Art and text © 2011Wilfred Santiago. All rights reserved.

Ultimate Avengers volume 3: Blade versus the Avengers


By Mark Millar, Steve Dillon & Andy Lanning (Marvel/Panini UK)
ISBN: 978-1-84653-478-2

Marvel’s Ultimates sub-imprint began in 2000 with key characters and concepts retooled to bring them into line with the tastes of modern readers – a potentially discrete market from the baby-boomers and their descendents, who were apparently content to stick with the universe which had sprung from the fantastic founding talents of Jack Kirby, Steve Ditko and Stan Lee – or most likely -  one unable or unwilling to deal with the five decades (seven if you include the Golden Age Timely tales retroactively co-opted into the mix) of continuity baggage that had accumulated around the originals.

Eventually this darkly nihilistic new universe became as continuity-constricted as its predecessor and in 2008 the cleansing event “Ultimatum” culminated in a reign of terror which apparently (this is still comics, after all) killed dozens of super-humans and millions of lesser mortals. Although a strong seller the saga was largely trashed by the fans who bought it and the ongoing new “Ultimatum Comics” line quietly back-pedalled on its declared intentions…

The key and era-ending event was a colossal tsunami that drowned the superhero-heavy island of Manhattan and this third post-tsunami collection (re-presenting Ultimate Comics Avengers 3, #1-6) focuses on a more or less dried out world with the diminished global populations adapted to the new status quo.

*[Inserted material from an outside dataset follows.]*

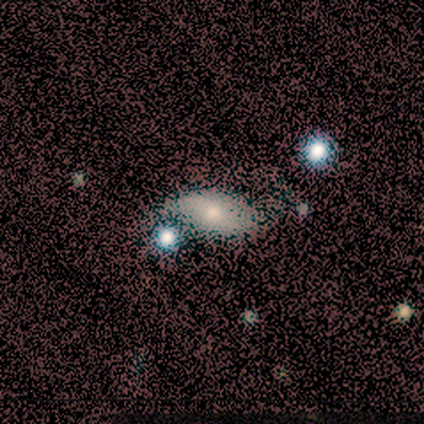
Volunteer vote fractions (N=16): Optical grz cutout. It shows a smooth galaxy with no disk features (81%) that is in between round and cigar-shaped (100%). Merging: none (60%).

Before the Deluge Nick Fury ran an American Black Ops team of super-humans called the Avengers, but he was eventually toppled from his position for sundry rule-bending antics – and being caught doing them. Now he’s firmly re-established, running a black ops team doing stuff the officially sanctioned Ultimates wouldn’t dream of…

His secret army consists of  Hawkeye – the man who never misses, James Rhodes: a fanatical soldier wearing devastating War Machine battle armour; Gregory Stark, Iron Man’s smarter, utterly immoral older brother, Nerd Hulk, a cloned gamma-monster with all the original’s power but implanted with Banner’s brain and milksop character, size changing insect queen Red Wasp and ruthless super-spy Black Widow. Also popping in when nobody’s looking is resurrected WWII super soldier Captain America – part of the bright and shiny squad but always happy to slum it when necessary…

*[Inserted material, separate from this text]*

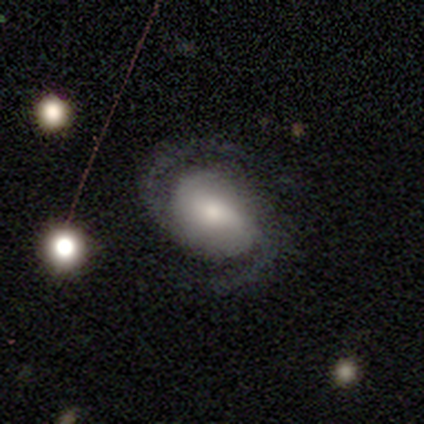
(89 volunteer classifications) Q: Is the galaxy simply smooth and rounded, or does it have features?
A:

This time the dark-side heroes stumble into a secret war that has gone on uninterrupted by the end of the world, and kicks off with the half-human vampire-hunter Blade on the unaccustomed defensive. The Bloodsuckers he has generally picked off with ease are suddenly more organised, more effective and even more dangerous and as the story unfolds it transpires they have a new king with a new plan…

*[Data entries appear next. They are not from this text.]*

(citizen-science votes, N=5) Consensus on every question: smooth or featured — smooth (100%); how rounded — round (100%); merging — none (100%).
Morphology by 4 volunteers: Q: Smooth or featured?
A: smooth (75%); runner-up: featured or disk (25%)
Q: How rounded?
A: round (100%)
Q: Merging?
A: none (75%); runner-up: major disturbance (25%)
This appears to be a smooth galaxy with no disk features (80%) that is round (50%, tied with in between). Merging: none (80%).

This mysterious mastermind is wearing Iron Man’s armour and ignoring ordinary mortals, preferring to turn super-heroes into a vampiric army. The situation starts bad and gets exponentially worse with metahuman heroes and guest-stars dropping like flies. With all possible saviours succumbing to the unstoppable plague, it looks hopeless when only Blade, Fury, Black Widow and Hawkeye are left untainted and only the greatest miracle or boldest masterstroke can save humanity…

Which it does in spectacular fashion in this dark, moody and rocket-paced thriller by Mark Millar and Steve Dillon: wry, violent and powerfully scary, this grim-and-gritty fan-fest is engrossing and eminently readable

This spooky, cynical, sinister shocker is another breathtakingly effective yarn that could only be told outside the Marvel Universe, but one that will resonate with older fans who love the darkest side of superheroes and casual readers who know the company’s movies better than the comic-books.